--- Excerpts from a dataset ---
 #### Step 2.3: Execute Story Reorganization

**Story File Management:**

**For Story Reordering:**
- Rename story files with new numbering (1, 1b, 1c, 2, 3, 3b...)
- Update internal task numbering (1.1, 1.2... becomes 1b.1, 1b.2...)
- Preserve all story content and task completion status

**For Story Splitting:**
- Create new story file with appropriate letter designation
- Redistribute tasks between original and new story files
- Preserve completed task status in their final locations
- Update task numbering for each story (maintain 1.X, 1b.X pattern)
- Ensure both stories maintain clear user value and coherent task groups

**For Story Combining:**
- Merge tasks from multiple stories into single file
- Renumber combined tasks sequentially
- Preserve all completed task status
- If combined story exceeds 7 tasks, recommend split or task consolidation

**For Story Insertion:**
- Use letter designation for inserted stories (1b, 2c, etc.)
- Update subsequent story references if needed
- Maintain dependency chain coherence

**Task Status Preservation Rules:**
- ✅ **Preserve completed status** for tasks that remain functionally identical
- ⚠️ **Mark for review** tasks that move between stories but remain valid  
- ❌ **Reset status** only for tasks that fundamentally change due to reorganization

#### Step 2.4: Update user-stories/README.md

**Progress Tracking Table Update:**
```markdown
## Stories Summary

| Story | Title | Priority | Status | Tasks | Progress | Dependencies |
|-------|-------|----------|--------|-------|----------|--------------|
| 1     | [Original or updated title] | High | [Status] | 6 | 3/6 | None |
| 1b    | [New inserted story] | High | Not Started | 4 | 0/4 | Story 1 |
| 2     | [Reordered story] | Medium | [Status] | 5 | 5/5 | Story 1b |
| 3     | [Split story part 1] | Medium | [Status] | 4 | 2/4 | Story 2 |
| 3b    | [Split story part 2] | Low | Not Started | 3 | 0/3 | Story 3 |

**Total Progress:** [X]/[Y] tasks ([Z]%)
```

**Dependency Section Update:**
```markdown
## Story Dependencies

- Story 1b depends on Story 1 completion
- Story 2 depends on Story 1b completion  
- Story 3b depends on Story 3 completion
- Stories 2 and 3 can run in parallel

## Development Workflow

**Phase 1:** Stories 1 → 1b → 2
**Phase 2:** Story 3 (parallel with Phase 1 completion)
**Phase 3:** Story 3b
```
---
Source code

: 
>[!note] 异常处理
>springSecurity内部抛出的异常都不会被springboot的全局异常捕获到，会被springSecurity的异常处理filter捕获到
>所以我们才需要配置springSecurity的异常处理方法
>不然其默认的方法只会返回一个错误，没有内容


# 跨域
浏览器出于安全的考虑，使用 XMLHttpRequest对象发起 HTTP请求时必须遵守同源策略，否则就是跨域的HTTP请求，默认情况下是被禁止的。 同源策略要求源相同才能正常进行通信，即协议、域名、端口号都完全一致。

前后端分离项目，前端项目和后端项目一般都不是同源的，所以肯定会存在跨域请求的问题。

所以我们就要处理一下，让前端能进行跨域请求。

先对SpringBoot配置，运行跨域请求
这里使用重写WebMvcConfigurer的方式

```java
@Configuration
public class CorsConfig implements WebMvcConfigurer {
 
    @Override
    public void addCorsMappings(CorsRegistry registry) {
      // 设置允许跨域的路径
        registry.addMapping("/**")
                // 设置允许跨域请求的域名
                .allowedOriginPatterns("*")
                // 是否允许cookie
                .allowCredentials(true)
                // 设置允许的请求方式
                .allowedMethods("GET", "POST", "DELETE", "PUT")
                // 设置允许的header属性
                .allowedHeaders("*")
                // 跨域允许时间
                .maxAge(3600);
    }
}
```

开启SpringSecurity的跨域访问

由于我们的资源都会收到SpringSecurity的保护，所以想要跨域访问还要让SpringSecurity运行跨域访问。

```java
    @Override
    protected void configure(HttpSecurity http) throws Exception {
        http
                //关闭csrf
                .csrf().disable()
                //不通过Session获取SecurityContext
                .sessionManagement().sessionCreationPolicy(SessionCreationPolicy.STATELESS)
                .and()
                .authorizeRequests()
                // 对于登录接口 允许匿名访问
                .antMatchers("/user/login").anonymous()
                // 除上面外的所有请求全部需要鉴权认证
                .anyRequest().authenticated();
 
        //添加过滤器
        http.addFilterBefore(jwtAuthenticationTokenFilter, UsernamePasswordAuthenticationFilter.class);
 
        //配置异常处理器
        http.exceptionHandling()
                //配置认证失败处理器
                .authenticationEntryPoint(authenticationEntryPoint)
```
* * *
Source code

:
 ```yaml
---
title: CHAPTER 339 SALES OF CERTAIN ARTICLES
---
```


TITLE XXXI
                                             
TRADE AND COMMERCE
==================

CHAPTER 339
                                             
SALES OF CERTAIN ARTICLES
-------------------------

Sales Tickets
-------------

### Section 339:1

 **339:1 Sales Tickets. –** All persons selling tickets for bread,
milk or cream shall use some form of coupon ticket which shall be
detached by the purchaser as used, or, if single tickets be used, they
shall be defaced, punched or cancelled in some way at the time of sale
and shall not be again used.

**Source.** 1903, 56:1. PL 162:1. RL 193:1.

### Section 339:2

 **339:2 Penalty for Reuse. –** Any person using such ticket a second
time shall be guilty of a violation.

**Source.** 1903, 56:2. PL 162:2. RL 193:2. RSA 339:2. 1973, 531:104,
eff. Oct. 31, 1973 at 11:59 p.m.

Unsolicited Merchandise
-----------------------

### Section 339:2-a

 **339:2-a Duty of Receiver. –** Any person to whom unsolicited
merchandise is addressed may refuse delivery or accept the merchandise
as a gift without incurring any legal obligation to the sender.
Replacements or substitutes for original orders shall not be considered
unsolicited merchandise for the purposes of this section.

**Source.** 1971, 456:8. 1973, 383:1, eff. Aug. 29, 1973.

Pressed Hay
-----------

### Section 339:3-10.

--- Problem to solve ---
Go through the data, and copy each line in which the word "High" appears.

--- Solved problem ---
| 1     | [Original or updated title] | High | [Status] | 6 | 3/6 | None |
| 1b    | [New inserted story] | High | Not Started | 4 | 0/4 | Story 1 |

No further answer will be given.